Abstract No. 
2011 San Antonio Breast Cancer Symposium
December 6-10

Response to Neo-Adjuvant Chemotherapy and Outcomes for I-SPY 1 Patients Stratified by the 70-Gene Prognosis Signature (MammaPrint) and Molecular Subtyping (BluePrint)

Gluck S, deSnoo F, Tian S, Glas A, van't Veer L


Classification of breast cancers into molecular subtypes may be important for the proper selection of therapy for patients as tumors with seemingly similar biology can have strikingly different clinical outcomes. We analyzed response to neo-adjuvant chemotherapy as a function of molecular sub-types and show patient survival from the multi-center neo adjuvant trial, I-SPY I (CALGB 150007/150012; ACRIN 6657). Previous analyses had shown that breast cancer subtypes as identified by immunohistochemistry or molecular analyses, have distinct clinical outcome (Esserman, ASCO 2009). Here, we analyze how the 70-gene signature (MammaPrint) together with an 80-gene molecular subtyping profile (BluePrint=Basal-type, Luminal-type, ERBB2-type; de Snoo, ASCO, 2010 and manuscript under review) can sub-classify patients.

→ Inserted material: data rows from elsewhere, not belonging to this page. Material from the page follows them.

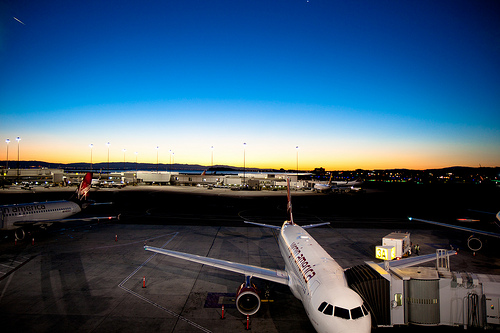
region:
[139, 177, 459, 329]
a plane at the terminal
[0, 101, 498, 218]
sunset at the airport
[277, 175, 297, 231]
the tail of a passenger jet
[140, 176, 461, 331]
a white passenger jet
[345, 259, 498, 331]
the jet way for passengers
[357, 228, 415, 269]
the baggage cart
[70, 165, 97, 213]
the red tail of a plane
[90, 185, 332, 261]
a dark taxiway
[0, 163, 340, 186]
an adjacent terminal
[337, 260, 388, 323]
the hood of a jet way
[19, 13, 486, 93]
Blue Sky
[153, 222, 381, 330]
White Airplane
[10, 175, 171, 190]
Airport terminal and lights in the background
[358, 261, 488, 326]
Loading for Passengers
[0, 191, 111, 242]
Airplane on the ground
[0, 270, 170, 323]
Airway for the aircrafts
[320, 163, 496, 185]
City lights in the distance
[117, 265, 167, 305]
Caution Cone on the airway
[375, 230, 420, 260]
Luggage being loaded on the plane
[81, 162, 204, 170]
Mountains in the distance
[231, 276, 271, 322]
engine on a plane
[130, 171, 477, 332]
plane on the ground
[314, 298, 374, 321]
cockpit window on a plane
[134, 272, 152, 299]
traffic cones on the ground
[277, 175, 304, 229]
tail wing of a plane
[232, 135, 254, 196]
light poles at an airport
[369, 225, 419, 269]
vehicle on the ground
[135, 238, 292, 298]
wing of a plane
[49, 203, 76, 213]
side windows on a plane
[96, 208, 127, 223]
red light on the wing of a plane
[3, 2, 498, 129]
Sky is dark blue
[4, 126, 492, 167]
Sky is white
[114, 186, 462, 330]
Plane parking in the airport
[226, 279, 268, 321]
Engine of plane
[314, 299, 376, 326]
Windows of cockpit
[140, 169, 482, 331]
Plane is color white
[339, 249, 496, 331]
Loading cart attached to plane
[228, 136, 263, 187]
Light poles in the airport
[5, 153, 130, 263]
Plane with red stabilizer on the airport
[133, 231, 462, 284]
Wings of plane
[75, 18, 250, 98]
the sky is blue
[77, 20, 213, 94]
the sky is clear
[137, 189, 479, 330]
the plane is white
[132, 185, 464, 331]
the plane is landed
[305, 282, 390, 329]
the plane has windows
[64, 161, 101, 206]
the tail is red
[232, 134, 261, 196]
there are street lights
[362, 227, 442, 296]
the lights are on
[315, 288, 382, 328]
the windows are black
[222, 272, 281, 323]
the plane has engines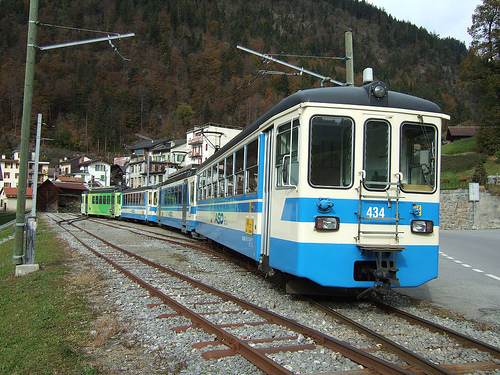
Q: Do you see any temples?
A: No, there are no temples.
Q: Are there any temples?
A: No, there are no temples.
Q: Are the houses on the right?
A: No, the houses are on the left of the image.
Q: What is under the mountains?
A: The houses are under the mountains.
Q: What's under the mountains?
A: The houses are under the mountains.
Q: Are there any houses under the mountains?
A: Yes, there are houses under the mountains.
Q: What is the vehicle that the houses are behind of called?
A: The vehicle is a train.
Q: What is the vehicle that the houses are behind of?
A: The vehicle is a train.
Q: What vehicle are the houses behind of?
A: The houses are behind the train.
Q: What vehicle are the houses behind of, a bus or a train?
A: The houses are behind a train.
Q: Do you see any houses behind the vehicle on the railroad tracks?
A: Yes, there are houses behind the train.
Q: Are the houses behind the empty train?
A: Yes, the houses are behind the train.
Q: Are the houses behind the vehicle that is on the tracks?
A: Yes, the houses are behind the train.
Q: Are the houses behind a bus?
A: No, the houses are behind the train.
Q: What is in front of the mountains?
A: The houses are in front of the mountains.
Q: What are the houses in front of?
A: The houses are in front of the mountains.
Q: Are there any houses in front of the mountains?
A: Yes, there are houses in front of the mountains.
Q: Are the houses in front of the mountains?
A: Yes, the houses are in front of the mountains.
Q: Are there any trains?
A: Yes, there is a train.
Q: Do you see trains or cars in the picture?
A: Yes, there is a train.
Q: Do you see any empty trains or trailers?
A: Yes, there is an empty train.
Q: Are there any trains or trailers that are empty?
A: Yes, the train is empty.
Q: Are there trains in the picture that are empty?
A: Yes, there is an empty train.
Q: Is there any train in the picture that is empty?
A: Yes, there is a train that is empty.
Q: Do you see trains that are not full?
A: Yes, there is a empty train.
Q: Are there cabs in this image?
A: No, there are no cabs.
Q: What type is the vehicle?
A: The vehicle is a train.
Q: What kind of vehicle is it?
A: The vehicle is a train.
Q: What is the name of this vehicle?
A: This is a train.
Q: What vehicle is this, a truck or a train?
A: This is a train.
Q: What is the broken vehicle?
A: The vehicle is a train.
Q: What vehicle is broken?
A: The vehicle is a train.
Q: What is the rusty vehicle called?
A: The vehicle is a train.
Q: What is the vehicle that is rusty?
A: The vehicle is a train.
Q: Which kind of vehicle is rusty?
A: The vehicle is a train.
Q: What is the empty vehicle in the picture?
A: The vehicle is a train.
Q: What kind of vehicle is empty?
A: The vehicle is a train.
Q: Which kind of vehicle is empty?
A: The vehicle is a train.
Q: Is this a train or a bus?
A: This is a train.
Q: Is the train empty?
A: Yes, the train is empty.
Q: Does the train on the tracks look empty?
A: Yes, the train is empty.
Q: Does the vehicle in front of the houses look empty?
A: Yes, the train is empty.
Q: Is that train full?
A: No, the train is empty.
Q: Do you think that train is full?
A: No, the train is empty.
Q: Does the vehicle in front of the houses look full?
A: No, the train is empty.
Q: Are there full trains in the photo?
A: No, there is a train but it is empty.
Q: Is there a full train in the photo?
A: No, there is a train but it is empty.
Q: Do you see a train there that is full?
A: No, there is a train but it is empty.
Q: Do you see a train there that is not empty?
A: No, there is a train but it is empty.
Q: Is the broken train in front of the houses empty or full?
A: The train is empty.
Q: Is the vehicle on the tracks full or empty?
A: The train is empty.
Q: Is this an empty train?
A: Yes, this is an empty train.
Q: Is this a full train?
A: No, this is an empty train.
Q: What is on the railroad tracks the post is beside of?
A: The train is on the railroad tracks.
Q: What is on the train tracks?
A: The train is on the railroad tracks.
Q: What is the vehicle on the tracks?
A: The vehicle is a train.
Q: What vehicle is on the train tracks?
A: The vehicle is a train.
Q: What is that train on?
A: The train is on the railroad tracks.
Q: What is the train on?
A: The train is on the railroad tracks.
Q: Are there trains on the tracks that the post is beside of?
A: Yes, there is a train on the train tracks.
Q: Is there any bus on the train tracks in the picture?
A: No, there is a train on the train tracks.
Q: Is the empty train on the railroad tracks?
A: Yes, the train is on the railroad tracks.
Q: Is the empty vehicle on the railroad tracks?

Materials: This study was carried out on genomics data of core needle biopsies from 149 out of 221 patients enrolled in the I-SPY I trial, a multi-center trial designed to identify predictive markers of pathological complete response (pCR) and disease-free survival (DFS) in women with locally advanced breast cancer (3 cm or greater). All women received neoadjuvant Doxorubicin & Cytoxan followed by paclitaxel chemotherapy. The 70-gene and the subtyping signatures, Basal, Luminal and ERBB2-type were determined on 44K Agilent arrays available through the I-SPY 1 data portal (Esserman, ASCO, 2009 and manuscript under review).

Results: The 70-gene signature classified 9% of patients (13/149) as Low Risk, of whom one patient was ERBB2-type, and the other 12 were Luminal-type. None of these patients experienced a pCR. The remaining 136 were classified as 70-gene High Risk (91%), of whom 47% were classified as Luminal-type with a pCR rate of 13%, 41% were Basal-type with a pCR rate of 34%, and 12% were ERBB2-type with a pCR rate of 56%.

Patients with BluePrint Basal-type tumors had a 5-year DFS of 61%; ERBB2-type had a 5-year DFS of 78%; 70-gene High Risk/Luminal-type had a 5-year DFS of 73% and 70-gene Low Risk/Luminal-type showed 5-year DFS of 100%.

The molecular subtype classification shows significant association to clinically assessed receptor status. However, clinically assessed HER2+ patients were distributed across all molecular subtypes, where ER+HER+ are predominantly classified as Luminal-type.

Conclusion: This study was performed with the I-SPY I dataset, which provides a platform to compare, contrast & combine marker signatures to tailor therapy. We show how combining BluePrint, with MammaPrint risk-classification can detect specific groups of patients who are at high risk of recurrence and who would have a higher likelihood to benefit from chemotherapy. Furthermore, MammaPrint Low Risk patients do not benefit from neo-adjuvant therapy, though have excellent survival rates, suggesting that the Low Risk Luminal-type patients could be managed conservatively.